** What you should do **
All of the data that follows should be output again without any alteration.

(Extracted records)
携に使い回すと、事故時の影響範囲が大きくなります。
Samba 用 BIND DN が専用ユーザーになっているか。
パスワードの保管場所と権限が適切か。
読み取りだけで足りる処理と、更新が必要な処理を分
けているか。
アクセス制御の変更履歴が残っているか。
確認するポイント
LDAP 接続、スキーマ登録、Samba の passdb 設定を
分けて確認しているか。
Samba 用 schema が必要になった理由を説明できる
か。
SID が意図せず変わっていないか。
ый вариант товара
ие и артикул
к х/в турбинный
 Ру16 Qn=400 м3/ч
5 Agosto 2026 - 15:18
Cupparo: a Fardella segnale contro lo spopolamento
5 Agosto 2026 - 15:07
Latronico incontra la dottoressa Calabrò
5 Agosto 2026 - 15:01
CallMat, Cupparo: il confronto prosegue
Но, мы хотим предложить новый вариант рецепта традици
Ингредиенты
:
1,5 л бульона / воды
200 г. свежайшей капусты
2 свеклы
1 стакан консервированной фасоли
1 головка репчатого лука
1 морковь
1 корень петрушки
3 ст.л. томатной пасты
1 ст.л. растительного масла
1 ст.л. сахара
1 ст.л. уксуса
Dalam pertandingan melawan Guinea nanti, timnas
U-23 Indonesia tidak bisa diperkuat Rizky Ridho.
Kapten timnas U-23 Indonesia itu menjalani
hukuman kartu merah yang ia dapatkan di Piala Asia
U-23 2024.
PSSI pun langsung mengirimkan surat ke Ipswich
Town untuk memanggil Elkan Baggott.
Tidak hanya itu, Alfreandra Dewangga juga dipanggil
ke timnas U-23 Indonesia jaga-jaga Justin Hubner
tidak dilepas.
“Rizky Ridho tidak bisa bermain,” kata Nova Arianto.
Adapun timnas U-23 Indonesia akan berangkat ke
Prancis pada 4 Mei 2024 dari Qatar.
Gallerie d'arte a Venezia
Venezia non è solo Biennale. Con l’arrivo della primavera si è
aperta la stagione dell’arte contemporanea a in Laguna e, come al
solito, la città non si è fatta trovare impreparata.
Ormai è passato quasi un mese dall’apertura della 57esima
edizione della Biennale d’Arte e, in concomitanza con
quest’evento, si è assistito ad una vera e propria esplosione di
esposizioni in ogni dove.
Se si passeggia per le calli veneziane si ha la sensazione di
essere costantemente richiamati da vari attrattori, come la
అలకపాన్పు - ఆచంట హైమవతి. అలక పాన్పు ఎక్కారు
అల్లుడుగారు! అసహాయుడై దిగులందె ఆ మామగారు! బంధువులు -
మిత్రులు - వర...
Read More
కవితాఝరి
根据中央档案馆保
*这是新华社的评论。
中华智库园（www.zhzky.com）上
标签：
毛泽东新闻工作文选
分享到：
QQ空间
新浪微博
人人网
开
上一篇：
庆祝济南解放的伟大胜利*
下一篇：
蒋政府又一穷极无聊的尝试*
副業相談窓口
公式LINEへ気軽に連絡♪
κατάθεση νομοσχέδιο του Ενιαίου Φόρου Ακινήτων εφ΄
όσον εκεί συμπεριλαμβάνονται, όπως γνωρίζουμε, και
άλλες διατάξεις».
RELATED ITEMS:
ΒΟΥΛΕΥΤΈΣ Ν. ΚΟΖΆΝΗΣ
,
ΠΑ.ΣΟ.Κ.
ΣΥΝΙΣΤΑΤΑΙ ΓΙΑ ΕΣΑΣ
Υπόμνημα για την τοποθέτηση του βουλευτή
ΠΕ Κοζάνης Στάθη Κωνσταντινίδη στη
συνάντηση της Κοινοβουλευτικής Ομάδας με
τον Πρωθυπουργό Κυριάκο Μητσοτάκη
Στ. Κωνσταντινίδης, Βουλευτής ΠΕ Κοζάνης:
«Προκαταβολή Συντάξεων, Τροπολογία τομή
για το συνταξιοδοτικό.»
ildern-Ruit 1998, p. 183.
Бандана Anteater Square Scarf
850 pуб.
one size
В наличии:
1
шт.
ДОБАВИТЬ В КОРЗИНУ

** Response for this exercise **
携に使い回すと、事故時の影響範囲が大きくなります。
Samba 用 BIND DN が専用ユーザーになっているか。
パスワードの保管場所と権限が適切か。
読み取りだけで足りる処理と、更新が必要な処理を分
けているか。
アクセス制御の変更履歴が残っているか。
確認するポイント
LDAP 接続、スキーマ登録、Samba の passdb 設定を
分けて確認しているか。
Samba 用 schema が必要になった理由を説明できる
か。
SID が意図せず変わっていないか。
ый вариант товара
ие и артикул
к х/в турбинный
 Ру16 Qn=400 м3/ч
5 Agosto 2026 - 15:18
Cupparo: a Fardella segnale contro lo spopolamento
5 Agosto 2026 - 15:07
Latronico incontra la dottoressa Calabrò
5 Agosto 2026 - 15:01
CallMat, Cupparo: il confronto prosegue
Но, мы хотим предложить новый вариант рецепта традици
Ингредиенты
:
1,5 л бульона / воды
200 г. свежайшей капусты
2 свеклы
1 стакан консервированной фасоли
1 головка репчатого лука
1 морковь
1 корень петрушки
3 ст.л. томатной пасты
1 ст.л. растительного масла
1 ст.л. сахара
1 ст.л. уксуса
Dalam pertandingan melawan Guinea nanti, timnas
U-23 Indonesia tidak bisa diperkuat Rizky Ridho.
Kapten timnas U-23 Indonesia itu menjalani
hukuman kartu merah yang ia dapatkan di Piala Asia
U-23 2024.
PSSI pun langsung mengirimkan surat ke Ipswich
Town untuk memanggil Elkan Baggott.
Tidak hanya itu, Alfreandra Dewangga juga dipanggil
ke timnas U-23 Indonesia jaga-jaga Justin Hubner
tidak dilepas.
“Rizky Ridho tidak bisa bermain,” kata Nova Arianto.
Adapun timnas U-23 Indonesia akan berangkat ke
Prancis pada 4 Mei 2024 dari Qatar.
Gallerie d'arte a Venezia
Venezia non è solo Biennale. Con l’arrivo della primavera si è
aperta la stagione dell’arte contemporanea a in Laguna e, come al
solito, la città non si è fatta trovare impreparata.
Ormai è passato quasi un mese dall’apertura della 57esima
edizione della Biennale d’Arte e, in concomitanza con
quest’evento, si è assistito ad una vera e propria esplosione di
esposizioni in ogni dove.
Se si passeggia per le calli veneziane si ha la sensazione di
essere costantemente richiamati da vari attrattori, come la
అలకపాన్పు - ఆచంట హైమవతి. అలక పాన్పు ఎక్కారు
అల్లుడుగారు! అసహాయుడై దిగులందె ఆ మామగారు! బంధువులు -
మిత్రులు - వర...
Read More
కవితాఝరి
根据中央档案馆保
*这是新华社的评论。
中华智库园（www.zhzky.com）上
标签：
毛泽东新闻工作文选
分享到：
QQ空间
新浪微博
人人网
开
上一篇：
庆祝济南解放的伟大胜利*
下一篇：
蒋政府又一穷极无聊的尝试*
副業相談窓口
公式LINEへ気軽に連絡♪
κατάθεση νομοσχέδιο του Ενιαίου Φόρου Ακινήτων εφ΄
όσον εκεί συμπεριλαμβάνονται, όπως γνωρίζουμε, και
άλλες διατάξεις».
RELATED ITEMS:
ΒΟΥΛΕΥΤΈΣ Ν. ΚΟΖΆΝΗΣ
,
ΠΑ.ΣΟ.Κ.
ΣΥΝΙΣΤΑΤΑΙ ΓΙΑ ΕΣΑΣ
Υπόμνημα για την τοποθέτηση του βουλευτή
ΠΕ Κοζάνης Στάθη Κωνσταντινίδη στη
συνάντηση της Κοινοβουλευτικής Ομάδας με
τον Πρωθυπουργό Κυριάκο Μητσοτάκη
Στ. Κωνσταντινίδης, Βουλευτής ΠΕ Κοζάνης:
«Προκαταβολή Συντάξεων, Τροπολογία τομή
για το συνταξιοδοτικό.»
ildern-Ruit 1998, p. 183.
Бандана Anteater Square Scarf
850 pуб.
one size
В наличии:
1
шт.
ДОБАВИТЬ В КОРЗИНУ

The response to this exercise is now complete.